__Instructions to follow__.
In the PMC Bank crisis article below, transcribe everything from "The Banks by" down to "pay back them.".

__Source document__.
Recently the PMC bank was in limelight due to RBI imposing some tough measures. Though this measure was to protect the depositors from the impending Crisis at PMC Bank, the very depositors were the people massively affected by it. The media was filled with its usual headlines. “I had my life savings in it”: Depositor XYZ was a common sight in media portals. The crisis also started political slugfest. Everyone was blaming the bank promoter instead of the bank and depositor. The regulator too got the heat of it by the financial intelligentsia. Intelligentsia blamed RBI for being late in arresting the rot. The general public blamed the promoter for conflict of interest. But nobody blamed the depositors and bank for not having adequate diversification.

PMC Bank Crisis

The RBI being the regulator of all the banks, it routinely inspects the financial health of all the banks. It has lots of powers given by the Banking Regulations Act and RBI Act to arrest the banking crisis situations. One day RBI came to know about a large loan asset of the PMC bank going kaput. To prevent “Bank Run” kind of situation, RBI issued directions to PMC Bank to suspend all its normal banking operations. This is a standard preventive measure.

The Banks by design are high leverage entities. Hence, Depositors are lenders to a bank. Similarly, the loans made by the bank is an asset. To know more about accounting classification read this article. If a loan goes bad and depositors beeline to withdraw, every such bank will go into crisis. The bank gives money received from depositors as a loan. When depositors approached on news of loan going bad, the bank doesn’t have money to pay back them.

The bank and regulator have lots of tools in its arsenal to deal with this kind of bank crisis (aka “Bank Run”). Stopping normal banking business is one such. Stopping business stops the regular cash drain by depositors. It also provides enough time to recover money from the company. The bank can sell itself too if the NPA threatened much. Then the acquiring company can go after the NPA. This option is sub-optimal than stopping banking. Normally, shutting down these Co-operative banks the standard option.

__Record extracts__.
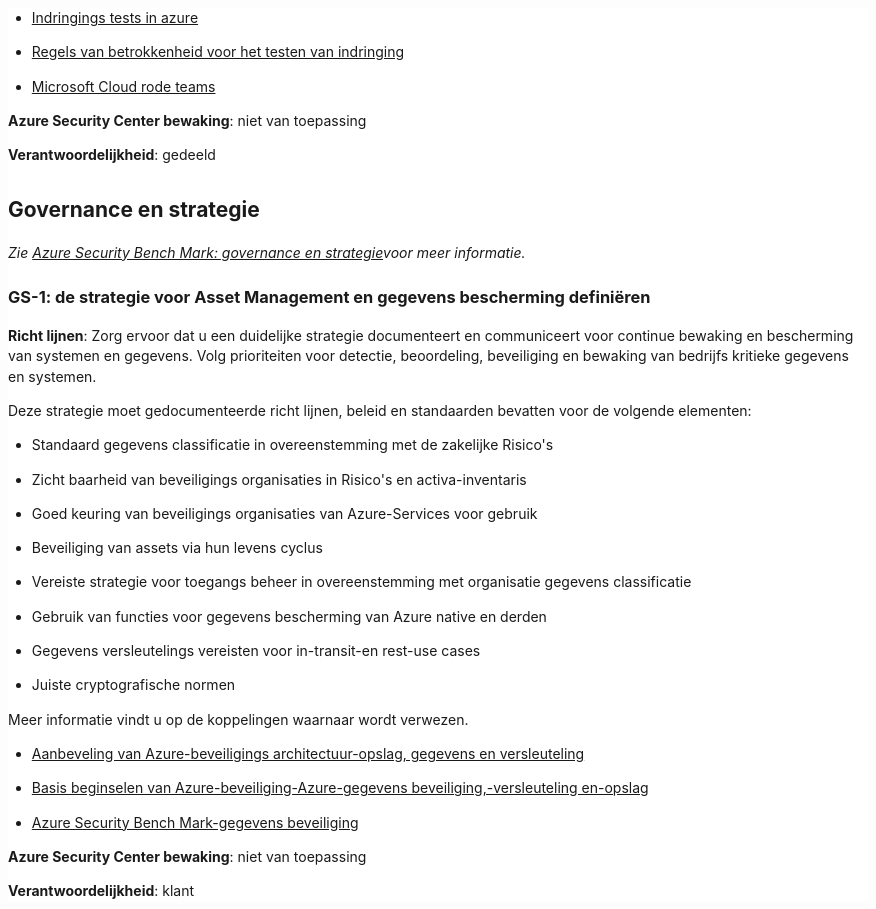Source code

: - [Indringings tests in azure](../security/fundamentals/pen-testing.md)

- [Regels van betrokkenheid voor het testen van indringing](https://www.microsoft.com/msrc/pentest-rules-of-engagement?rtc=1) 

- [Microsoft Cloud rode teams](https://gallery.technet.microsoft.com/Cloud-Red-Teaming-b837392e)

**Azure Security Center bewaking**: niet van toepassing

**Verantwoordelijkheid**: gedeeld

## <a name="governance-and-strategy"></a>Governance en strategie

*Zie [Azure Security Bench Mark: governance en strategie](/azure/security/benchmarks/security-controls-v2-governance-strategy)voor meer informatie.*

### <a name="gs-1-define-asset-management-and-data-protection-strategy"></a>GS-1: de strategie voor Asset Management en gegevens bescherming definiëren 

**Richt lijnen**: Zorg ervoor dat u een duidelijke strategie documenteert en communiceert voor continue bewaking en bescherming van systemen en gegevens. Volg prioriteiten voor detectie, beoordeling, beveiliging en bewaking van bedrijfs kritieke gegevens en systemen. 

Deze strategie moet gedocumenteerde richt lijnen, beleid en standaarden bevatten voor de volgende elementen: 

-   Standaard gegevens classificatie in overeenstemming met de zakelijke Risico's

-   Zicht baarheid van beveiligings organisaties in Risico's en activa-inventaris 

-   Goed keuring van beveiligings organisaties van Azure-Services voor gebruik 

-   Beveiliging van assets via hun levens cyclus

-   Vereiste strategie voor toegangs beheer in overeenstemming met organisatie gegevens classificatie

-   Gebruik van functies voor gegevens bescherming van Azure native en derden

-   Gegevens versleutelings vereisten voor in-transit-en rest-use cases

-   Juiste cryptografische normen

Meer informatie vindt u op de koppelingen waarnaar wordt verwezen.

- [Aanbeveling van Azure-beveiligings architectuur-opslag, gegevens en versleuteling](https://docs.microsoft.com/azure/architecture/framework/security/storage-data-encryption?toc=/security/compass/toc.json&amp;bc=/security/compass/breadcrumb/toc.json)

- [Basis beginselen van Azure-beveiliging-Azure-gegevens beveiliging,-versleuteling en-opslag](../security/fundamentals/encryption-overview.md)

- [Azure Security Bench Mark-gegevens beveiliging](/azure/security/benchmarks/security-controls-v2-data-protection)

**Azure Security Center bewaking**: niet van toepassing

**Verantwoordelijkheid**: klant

--

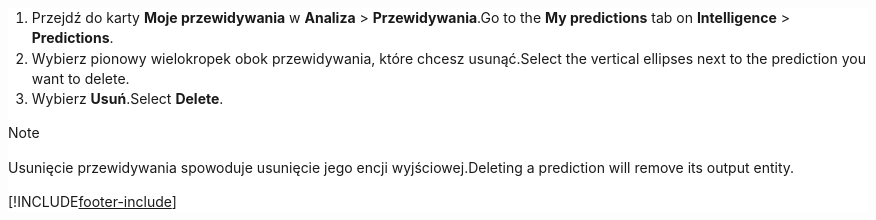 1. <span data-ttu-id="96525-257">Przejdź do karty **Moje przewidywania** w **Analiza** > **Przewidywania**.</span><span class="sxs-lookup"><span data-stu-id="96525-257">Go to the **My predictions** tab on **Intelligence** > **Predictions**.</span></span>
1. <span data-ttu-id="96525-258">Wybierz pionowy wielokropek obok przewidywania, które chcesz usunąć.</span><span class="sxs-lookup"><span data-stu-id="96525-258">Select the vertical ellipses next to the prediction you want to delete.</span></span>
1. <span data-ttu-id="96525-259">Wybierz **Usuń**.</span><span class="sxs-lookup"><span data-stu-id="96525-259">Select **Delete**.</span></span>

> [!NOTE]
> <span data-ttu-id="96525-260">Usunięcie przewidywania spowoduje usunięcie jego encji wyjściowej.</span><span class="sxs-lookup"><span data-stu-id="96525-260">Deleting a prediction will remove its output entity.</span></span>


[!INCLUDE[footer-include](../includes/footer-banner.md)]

...

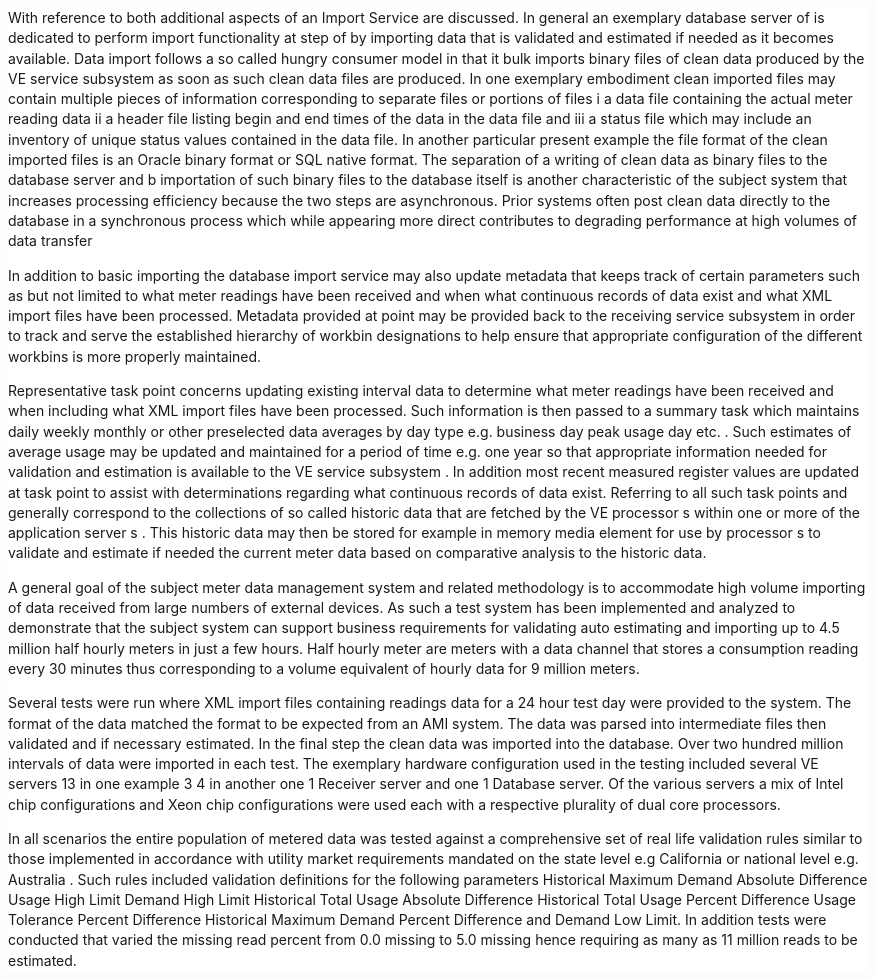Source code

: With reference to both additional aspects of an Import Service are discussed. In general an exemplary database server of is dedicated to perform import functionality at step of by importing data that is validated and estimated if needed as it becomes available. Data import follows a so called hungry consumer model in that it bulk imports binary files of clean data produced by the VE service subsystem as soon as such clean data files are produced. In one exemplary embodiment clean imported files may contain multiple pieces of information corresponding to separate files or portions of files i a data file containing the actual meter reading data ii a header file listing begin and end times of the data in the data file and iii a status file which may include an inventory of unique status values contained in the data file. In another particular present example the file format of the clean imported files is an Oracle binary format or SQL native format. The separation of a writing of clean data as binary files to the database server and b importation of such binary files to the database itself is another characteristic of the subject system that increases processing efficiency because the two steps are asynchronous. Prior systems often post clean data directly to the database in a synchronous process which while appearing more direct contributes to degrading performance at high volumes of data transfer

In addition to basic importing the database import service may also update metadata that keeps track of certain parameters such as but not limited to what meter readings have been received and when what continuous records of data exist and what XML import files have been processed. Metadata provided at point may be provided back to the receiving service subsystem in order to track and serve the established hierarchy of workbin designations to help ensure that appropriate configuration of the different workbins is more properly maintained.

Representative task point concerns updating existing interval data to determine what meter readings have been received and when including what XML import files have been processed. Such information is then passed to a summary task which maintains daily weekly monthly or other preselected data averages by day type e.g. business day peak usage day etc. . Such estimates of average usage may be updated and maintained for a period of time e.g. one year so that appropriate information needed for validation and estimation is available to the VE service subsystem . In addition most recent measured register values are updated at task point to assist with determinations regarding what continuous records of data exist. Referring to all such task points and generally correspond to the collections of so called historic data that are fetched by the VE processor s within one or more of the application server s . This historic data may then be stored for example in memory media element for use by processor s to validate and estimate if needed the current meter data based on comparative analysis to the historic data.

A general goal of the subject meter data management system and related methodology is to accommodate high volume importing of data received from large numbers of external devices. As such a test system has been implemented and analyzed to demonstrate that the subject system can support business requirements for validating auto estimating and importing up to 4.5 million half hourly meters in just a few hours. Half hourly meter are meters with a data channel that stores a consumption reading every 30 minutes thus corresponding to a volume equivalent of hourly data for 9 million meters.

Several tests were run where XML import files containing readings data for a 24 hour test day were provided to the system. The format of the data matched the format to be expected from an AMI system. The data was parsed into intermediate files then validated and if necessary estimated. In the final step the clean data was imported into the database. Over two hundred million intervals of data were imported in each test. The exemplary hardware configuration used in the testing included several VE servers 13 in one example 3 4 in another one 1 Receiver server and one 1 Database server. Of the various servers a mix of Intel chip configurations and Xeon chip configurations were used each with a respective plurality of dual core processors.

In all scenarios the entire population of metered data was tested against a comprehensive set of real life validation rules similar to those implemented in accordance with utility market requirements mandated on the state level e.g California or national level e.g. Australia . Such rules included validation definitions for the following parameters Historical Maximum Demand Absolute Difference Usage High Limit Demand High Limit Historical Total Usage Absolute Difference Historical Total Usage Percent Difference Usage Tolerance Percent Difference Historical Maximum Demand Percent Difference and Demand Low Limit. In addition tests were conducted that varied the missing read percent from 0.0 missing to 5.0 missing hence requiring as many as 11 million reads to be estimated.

__Output of the exercise__.
The Banks by design are high leverage entities. Hence, Depositors are lenders to a bank. Similarly, the loans made by the bank is an asset. To know more about accounting classification read this article. If a loan goes bad and depositors beeline to withdraw, every such bank will go into crisis. The bank gives money received from depositors as a loan. When depositors approached on news of loan going bad, the bank doesn’t have money to pay back them.